EXERCISE OBJECTIVE:
The entries below are to be reproduced in full, exactly as written.

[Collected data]

◇ ◇ ◇ ◇ ◇ ◇ ◇

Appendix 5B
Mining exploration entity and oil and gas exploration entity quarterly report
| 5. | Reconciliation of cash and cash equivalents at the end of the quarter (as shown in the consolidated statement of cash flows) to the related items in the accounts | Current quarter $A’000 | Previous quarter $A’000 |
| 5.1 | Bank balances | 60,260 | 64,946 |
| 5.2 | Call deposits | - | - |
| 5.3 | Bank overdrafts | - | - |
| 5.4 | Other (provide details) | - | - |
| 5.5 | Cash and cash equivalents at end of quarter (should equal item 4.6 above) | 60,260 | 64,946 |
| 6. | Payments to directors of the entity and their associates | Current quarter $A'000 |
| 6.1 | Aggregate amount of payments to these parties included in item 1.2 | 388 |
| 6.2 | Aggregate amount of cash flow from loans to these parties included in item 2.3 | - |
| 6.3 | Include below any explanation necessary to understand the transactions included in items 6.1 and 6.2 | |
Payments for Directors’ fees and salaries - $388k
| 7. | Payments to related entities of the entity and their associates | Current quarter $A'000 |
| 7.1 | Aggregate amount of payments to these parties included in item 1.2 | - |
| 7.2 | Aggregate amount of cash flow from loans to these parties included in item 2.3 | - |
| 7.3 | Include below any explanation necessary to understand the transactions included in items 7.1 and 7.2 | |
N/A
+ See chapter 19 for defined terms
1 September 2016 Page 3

◇ ◇ ◇ ◇ ◇ ◇ ◇

TASK SOLUTION:
Appendix 5B
Mining exploration entity and oil and gas exploration entity quarterly report
| 5. | Reconciliation of cash and cash equivalents at the end of the quarter (as shown in the consolidated statement of cash flows) to the related items in the accounts | Current quarter $A’000 | Previous quarter $A’000 |
| 5.1 | Bank balances | 60,260 | 64,946 |
| 5.2 | Call deposits | - | - |
| 5.3 | Bank overdrafts | - | - |
| 5.4 | Other (provide details) | - | - |
| 5.5 | Cash and cash equivalents at end of quarter (should equal item 4.6 above) | 60,260 | 64,946 |
| 6. | Payments to directors of the entity and their associates | Current quarter $A'000 |
| 6.1 | Aggregate amount of payments to these parties included in item 1.2 | 388 |
| 6.2 | Aggregate amount of cash flow from loans to these parties included in item 2.3 | - |
| 6.3 | Include below any explanation necessary to understand the transactions included in items 6.1 and 6.2 | |
Payments for Directors’ fees and salaries - $388k
| 7. | Payments to related entities of the entity and their associates | Current quarter $A'000 |
| 7.1 | Aggregate amount of payments to these parties included in item 1.2 | - |
| 7.2 | Aggregate amount of cash flow from loans to these parties included in item 2.3 | - |
| 7.3 | Include below any explanation necessary to understand the transactions included in items 7.1 and 7.2 | |
N/A
+ See chapter 19 for defined terms
1 September 2016 Page 3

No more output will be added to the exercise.